## Цитируемый отрывок
..............................

Выход из этих противоречий Виньи видит в стоицизме, в «молчании» как залоге сохранения внутреннего благородства и возможного торжества гуманной идеи в будущем. Именно в 30-е годы окончательно складывается у Виньи его идея скептического «нейтралитета» — но нейтралитета «вооруженного», всегда подразумевающего готовность встать на защиту истины и гуманности. Не случайно он после «Стелло» снова расширяет бытийный статус своего «молчаливого» героя-стоика: в цикле повестей «Неволя и величие солдата» (1835) это уже не художник, а воин, причем именно простой, безвестный солдат, признающий только одну «неволю» — «неволю» внутренне осознанного долга, но не рабство безвольной покорности (антинаполеоновская тема цикла).
Виньи замолчал надолго и сам: со второй половины 30-х годов его публикации редки, эпизодичны, не столь принципиальны и широки по замыслу. Но, собранные после его смерти воедино в сборнике «Судьбы», разрозненные поэмы этих лет явили ту же обобщенность философского замысла. Итогом раздумий Виньи над судьбами человека и мира стало именно стоическое приятие бытия во всей его трагической противоречивости. Однако, снова отвлеченное от земной, современной почвы, приподнятое над нею в сферу философских символов и аллегорий, оно само стало лишь абстрактной идеей — романтической мечтой. Виньи отстаивает право на надежду, но он уповает лишь на вечных подвижников духа, на этих служителей и мучеников гуманистической идеи. И хотя трагические по тону поэмы «Судеб» («Смерть волка», «Гефсиманский сад», «Оракулы», «Гнев Самсона») сохраняют в полной мере прежний напряженный драматизм, «утешительные» поэмы («Бутылка в море» или «Чистый дух») не только трогают своей альтруистической верой
171
вопреки всему, но и обнаруживают мало свойственную прежнему Виньи многоречивость и расплывчатость: мысль как бы лишается твердой опоры, и оптимистическая вера поддерживается лишь словесными заклинаниями.

..............................

## Исходные строки
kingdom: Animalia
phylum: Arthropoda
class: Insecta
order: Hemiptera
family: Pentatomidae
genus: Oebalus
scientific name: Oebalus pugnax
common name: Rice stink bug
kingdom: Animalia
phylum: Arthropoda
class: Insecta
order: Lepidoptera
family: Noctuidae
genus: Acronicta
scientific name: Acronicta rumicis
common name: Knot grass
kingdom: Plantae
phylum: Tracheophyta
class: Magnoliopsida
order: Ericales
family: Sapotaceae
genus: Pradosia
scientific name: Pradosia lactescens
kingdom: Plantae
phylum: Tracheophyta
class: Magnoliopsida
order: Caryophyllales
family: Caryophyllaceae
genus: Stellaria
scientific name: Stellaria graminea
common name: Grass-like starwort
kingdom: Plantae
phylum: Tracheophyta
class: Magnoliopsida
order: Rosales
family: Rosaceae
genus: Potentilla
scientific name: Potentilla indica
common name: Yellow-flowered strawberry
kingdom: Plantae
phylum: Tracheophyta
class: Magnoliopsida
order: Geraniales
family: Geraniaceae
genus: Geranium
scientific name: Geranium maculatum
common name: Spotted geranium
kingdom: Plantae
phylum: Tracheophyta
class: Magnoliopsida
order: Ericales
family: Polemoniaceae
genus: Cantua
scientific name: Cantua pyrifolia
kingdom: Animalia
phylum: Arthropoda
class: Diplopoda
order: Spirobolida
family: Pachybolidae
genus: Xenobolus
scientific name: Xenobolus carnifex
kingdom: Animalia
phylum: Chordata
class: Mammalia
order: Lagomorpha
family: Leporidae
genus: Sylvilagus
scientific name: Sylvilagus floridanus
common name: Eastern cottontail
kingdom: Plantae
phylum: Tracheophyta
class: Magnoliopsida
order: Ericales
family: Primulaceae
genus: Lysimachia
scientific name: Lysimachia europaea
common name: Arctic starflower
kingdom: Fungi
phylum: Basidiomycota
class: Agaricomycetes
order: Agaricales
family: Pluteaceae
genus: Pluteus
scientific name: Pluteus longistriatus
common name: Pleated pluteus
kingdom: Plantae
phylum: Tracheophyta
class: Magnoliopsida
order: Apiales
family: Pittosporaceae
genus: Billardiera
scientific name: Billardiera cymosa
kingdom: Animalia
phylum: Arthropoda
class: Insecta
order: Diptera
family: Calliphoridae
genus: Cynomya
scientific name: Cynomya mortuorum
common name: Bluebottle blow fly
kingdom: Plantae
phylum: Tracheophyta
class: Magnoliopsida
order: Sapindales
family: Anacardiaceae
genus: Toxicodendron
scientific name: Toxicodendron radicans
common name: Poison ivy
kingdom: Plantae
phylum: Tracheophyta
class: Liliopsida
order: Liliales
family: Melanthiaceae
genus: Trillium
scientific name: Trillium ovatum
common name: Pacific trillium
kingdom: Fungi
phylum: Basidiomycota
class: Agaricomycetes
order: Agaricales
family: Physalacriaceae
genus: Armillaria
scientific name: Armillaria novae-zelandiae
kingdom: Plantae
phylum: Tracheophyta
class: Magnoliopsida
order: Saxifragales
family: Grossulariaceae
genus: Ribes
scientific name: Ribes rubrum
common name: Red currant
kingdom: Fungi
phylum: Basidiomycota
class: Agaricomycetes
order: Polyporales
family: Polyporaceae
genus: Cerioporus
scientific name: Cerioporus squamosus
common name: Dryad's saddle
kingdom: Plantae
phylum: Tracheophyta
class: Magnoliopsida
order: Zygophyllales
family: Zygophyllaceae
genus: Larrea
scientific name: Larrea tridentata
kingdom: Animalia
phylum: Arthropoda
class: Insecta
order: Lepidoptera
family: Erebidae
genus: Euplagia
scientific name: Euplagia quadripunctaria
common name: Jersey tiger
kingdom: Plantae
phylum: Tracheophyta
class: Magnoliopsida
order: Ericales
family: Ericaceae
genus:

..............................

## Задание 1
Процитируйте из отрывка о Виньи фрагмент между словами «Выход из этих» и «(антинаполеоновская тема цикла).» включительно.
## Задание 2
Согласно отрывку о Виньи, в каком году вышел цикл повестей «Неволя и величие солдата»?
Строки служат отдельным материалом и с отрывком о Виньи не связаны.

## Решение 1
Выход из этих противоречий Виньи видит в стоицизме, в «молчании» как залоге сохранения внутреннего благородства и возможного торжества гуманной идеи в будущем. Именно в 30-е годы окончательно складывается у Виньи его идея скептического «нейтралитета» — но нейтралитета «вооруженного», всегда подразумевающего готовность встать на защиту истины и гуманности. Не случайно он после «Стелло» снова расширяет бытийный статус своего «молчаливого» героя-стоика: в цикле повестей «Неволя и величие солдата» (1835) это уже не художник, а воин, причем именно простой, безвестный солдат, признающий только одну «неволю» — «неволю» внутренне осознанного долга, но не рабство безвольной покорности (антинаполеоновская тема цикла).

## Решение 2
В 1835 году.